Der nächste Hautarzt, der den Leberfleck begutachten kann, praktiziert kilometerweit entfernt. Künftig könnte es sein, dass der Patient einfach seinen Rechner anschaltet und online mit einem Mediziner kommuniziert, anstatt in die Stadt zufahren. Die Digitalisierung der Medizin sei ein wichtiges Zukunftsfeld, sagte der Vorstandsvorsitzende des Universitätsklinikums Schleswig-Holstein (UKSH), Prof. Jens Scholz, am Dienstag anlässlich der Eröffnung des Fachkongresses “Vernetzte Gesundheit” in Kiel. Rund 450 Experten diskutieren bis Mittwoch in verschiedenen Workshops und nach Vorträgen unter anderem über dieses Thema.
“Durch kreativen Einsatz digitaler Lösungen lassen sich die Patientenversorgung optimieren, Diagnose-, Therapie- und Nachsorgeangebote verbessern und Prävention etwa mit Fitness-Apps attraktiver machen”, sagte Wirtschaftsminister Reinhard Meyer (SPD), dessen Haus den Kongress ausrichtet. Mit Blick auf die für die Telemedizin nötige Infrastruktur sagte Meyer, Schleswig-Holstein sei mit seiner Glasfaserstrategie auf dem richtigen Weg und mit einer Haushalts-Anschlussquote von 23 Prozent bundesweit Spitze.
“Wir hoffen sehr, dass die Landesregierung an ihrem Plan zum Ausbau der Breitbandversorgung festhält”, sagte der Leiter der Landesvertretung der Techniker Krankenkasse (TK), Johann Brunkhorst. Denn gerade in einem Flächenland wie Schleswig-Holstein könnten telemedizinische Angebote hilfreich sein, die Versorgung zukunftssicher zu gestalten. In fünf bis zehn Jahren würden Online-Video-Sprechstunden in ländlichen Gebieten wahrscheinlich weit verbreitet sein. Einer Forsa-Umfrage unter TK-Versicherten zufolge stehen die Befragten der Digitalisierung im Gesundheitswesen offen gegenüber. 52 Prozent gaben an, mit ihrem Arzt via Internet in Kontakt treten zu wollen oder dies bereits getan zu haben.

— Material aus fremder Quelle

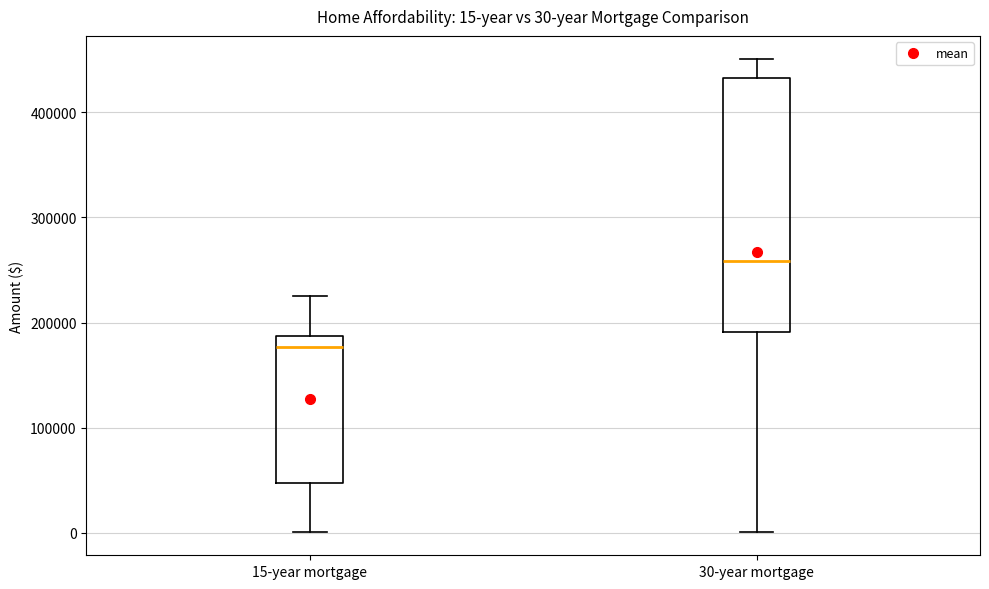

Which box is the tallest, from its lower edge to its upper edge?

30-year mortgage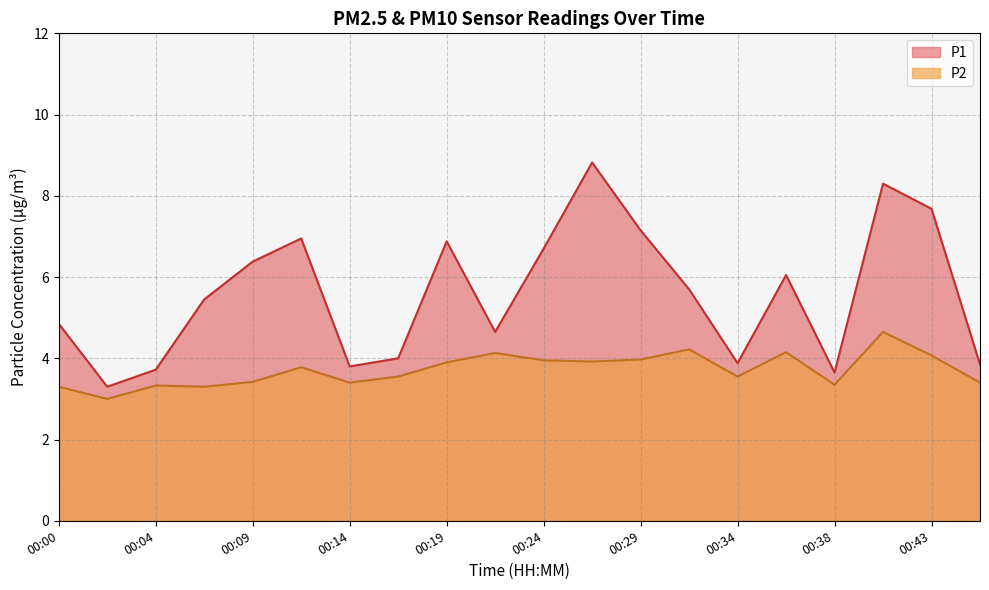

What is the difference between the highest and lowest values at 00:09?

3.0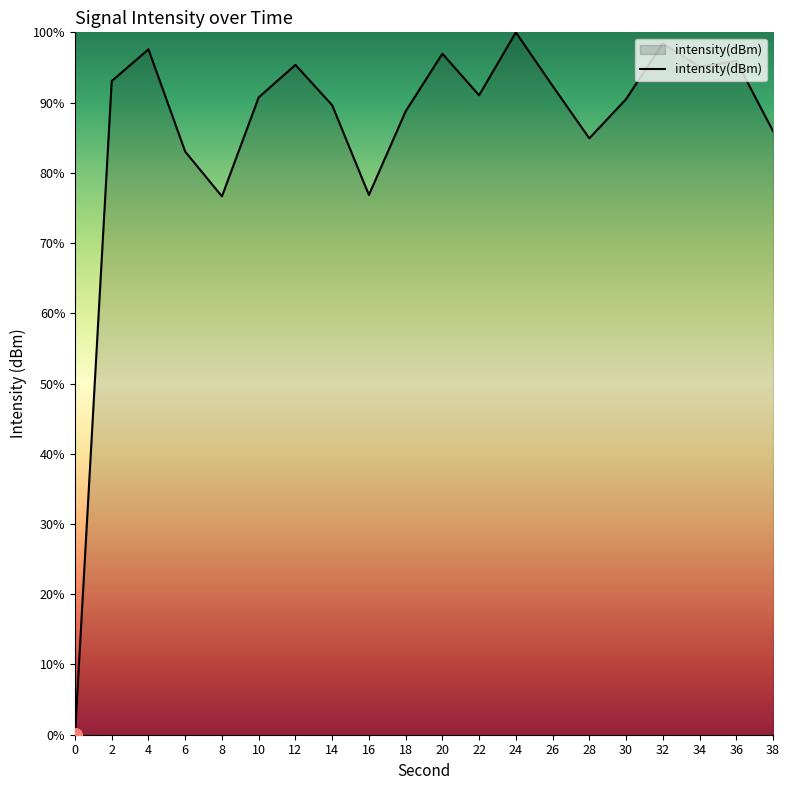

Approximately how many times larger is the value at 12 compared to 14?

1.1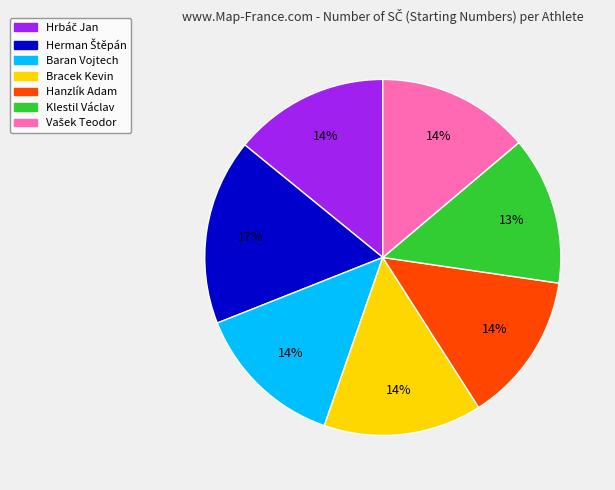

How many slices are in this pie chart?

7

Der Gesundheitssektor mit annähernd 10 000 schleswig-holsteinischen Betrieben und mehr als 13 000 Selbstständigen sei enorm leistungsstark, sagte Wirtschaftsminister Meyer. Es gebe aber noch viel Potenzial, wenn sich die Akteure noch besser verzahnten. “Es fehlt dieser Branche nach meinem Eindruck vielfach noch das in anderen Wirtschaftsbereichen stark ausgeprägte ‘Wir-Gefühl’ – und gerade das ist in einem Flächenland wie Schleswig-Holstein besonders wichtig.”

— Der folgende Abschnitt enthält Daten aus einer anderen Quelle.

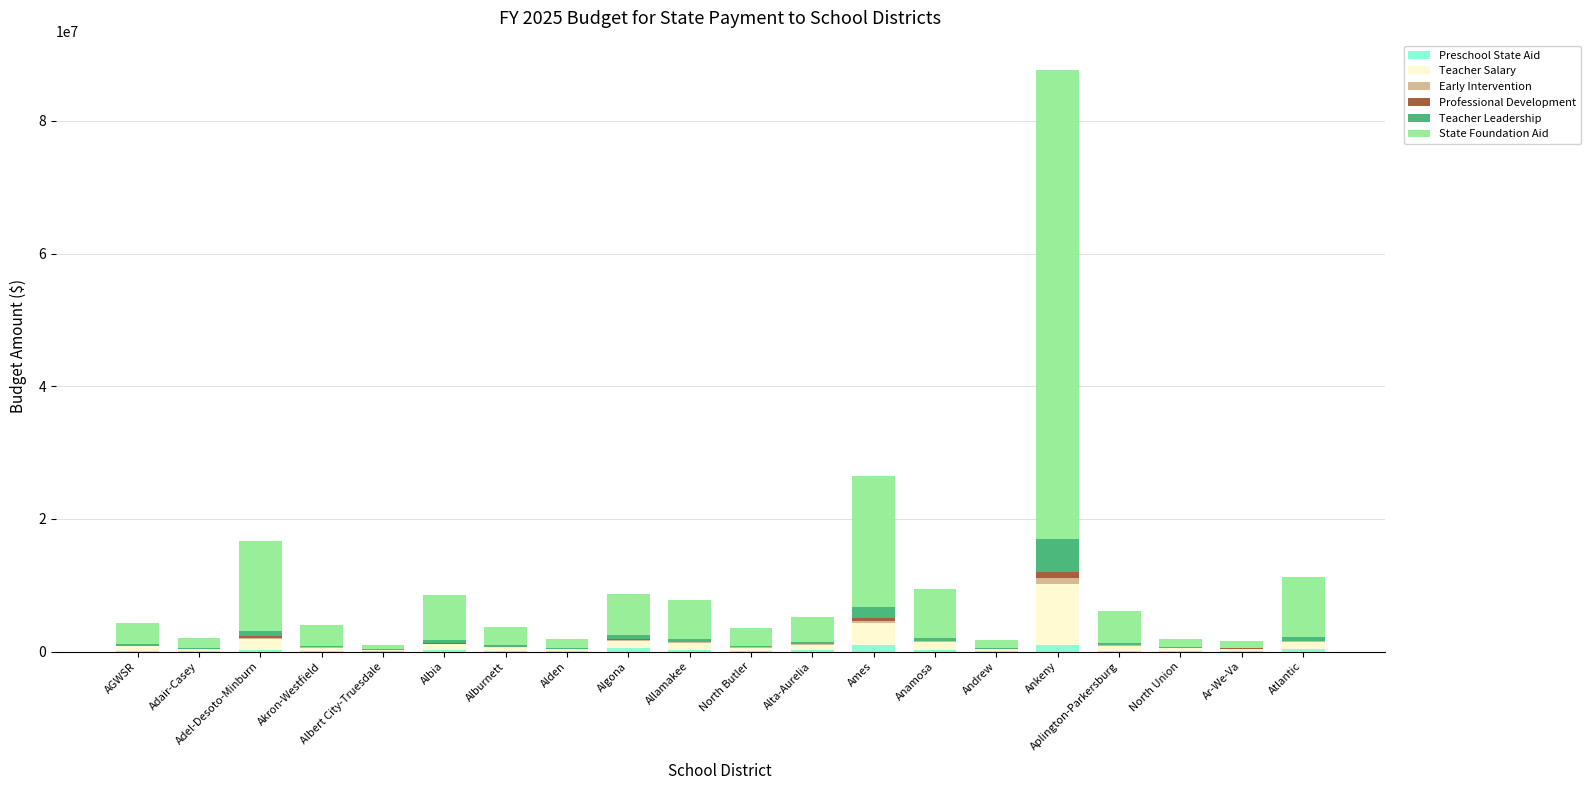

Does the chart contain stacked bars?

Yes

Potenziale lägen unter anderem im im privat finanzierten Sport- und Wellnessbereich – aber auch im Tourismus oder im Rehabilitationssektor. Immer mehr Menschen breit seien, in ihre Gesundheit zu investieren. “Im Tourismus sind wir zweifellos schon stark – aber die Kombination mit Prävention und Rehabilitation halte ich für ausbaufähig”, sagte Meyer.